D-ARK
D-ARK is an ongoing inter-medium art project. Its core mission is to engage the public and institutional bodies, in existential contemplation to picture a world that exists beyond the scope of historical sensibilities. To think about the marks that will be left behind by human beings as individuals and as a species while we come to face one another in the brink of our extinction.
Tower, Black Boxes
– Physarum Polycephalum, Agar, Recycled Materials, Death and Decay.
© 2020 Chris Manfield
“Tower, Black Boxes” embodies the present reoccurrence of a Babylonian account of the disintegration of language that happened during the fall of Babel through a contemporary lens. These artifacts and tabulae will continue to exist as black boxes that will endure past the collapse of our civilization to reflect how we’ve come to grow more and more polarized and divided among ourselves in a post industrial-capitalist society that’s becoming more hierarchic.
Tower
– Physarum Polycephalum, Agar, Recycled Materials, Death and Decay.
© 2019 Chris Manfield
Tower, Black Boxes
– Physarum Polycephalum, Silver Gelatin, Death and Decay.
© 2020 Chris Manfield
Tower, Black Boxes
– Physarum Polycephalum, Silver Gelatin, Death and Decay.
© 2020 Chris Manfield
The Eusocial Slime
Physarum Polycephalum, the plasmodial slime mold, lives along the edge of an ecosystem between death and reincarnation. It spends most of its early life as a single cell amoeboid when food is most abundant under the turning leaves of autumn— feeding off detritus, fungus, and other microbes that had proliferated on the surfaces of decaying matter. As winter creeps closer and food becomes more and more scarce, the amoeboid cells congregates and fuse together to form a plasmodium body that migrates as a unit to seek whatever food is left to consume.
The slime mold is arguably one of the most successful eusocial organisms. Its ingenuity lies in the simplicity of it’s biological matrix. They rely on one another to share resources and are highly interdependent of each other. They socialize like we do; except, they’re not worried about resource hoarding strategies or national security. They handle immigration conflict much differently; instead of rising borders, when one plasmodium body meets another, they will (even when continuously separated) fuse together as a single entity.

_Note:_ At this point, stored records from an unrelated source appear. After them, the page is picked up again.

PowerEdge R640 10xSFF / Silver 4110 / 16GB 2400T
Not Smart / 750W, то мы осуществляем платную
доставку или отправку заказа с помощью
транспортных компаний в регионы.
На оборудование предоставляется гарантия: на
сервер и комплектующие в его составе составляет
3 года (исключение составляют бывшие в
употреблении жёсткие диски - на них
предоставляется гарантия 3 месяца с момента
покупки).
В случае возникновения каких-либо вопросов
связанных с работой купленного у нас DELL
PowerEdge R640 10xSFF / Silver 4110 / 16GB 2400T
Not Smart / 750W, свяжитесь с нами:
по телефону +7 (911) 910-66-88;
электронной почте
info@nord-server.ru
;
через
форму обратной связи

The consciousness, intelligence and decision making ability of the plasmodium relies entirely in the organic interaction between fused amoeboid. Within this amoeboid goo, order is maintained without governance nor hierarchy, without leaders nor followers. These creatures unveil some sort of ancient intelligence in their ability to structure themselves in most efficient ways to distribute resources without the presence of a central nervous system. A case study in Hokkaido University in Sapporo, Japan, led by Toshiyuki Nakagaki exhibits a plasmodium culture that replicated Japan’s railway system over oat flakes that had been strategically placed in correspondence to the location of Tokyo and the cities surrounding it. Their ability to memorize patterns and anticipate changes from their environment made them a perfect candidate for bio-computing research.
After consuming all available resources, the plasmodium— which avoided light for most of its lifetime— in scarcity, will start to creep closer towards it. It will enter a different stage of its life cycle. Coordinating a synchronized effort of mass reproduction, some cells will turn into spores while others to stems. The way these amoeboid choreograph themselves throughout this process remains unclear. By spreading their spores, they are able to reach as far as possible to better their chances of encountering suitable living conditions which will allow their spores to germinate and begin their life cycle.
As we approach the end of our civilization, maybe we can look at these primordial slime, which have long lived alongside death and decay for some insight of what life might be like in the aftermath of capitalism or maybe even the end of human civilization itself. If we can humble ourselves before these molds, maybe we can learn to alchemize life out of death, as they do.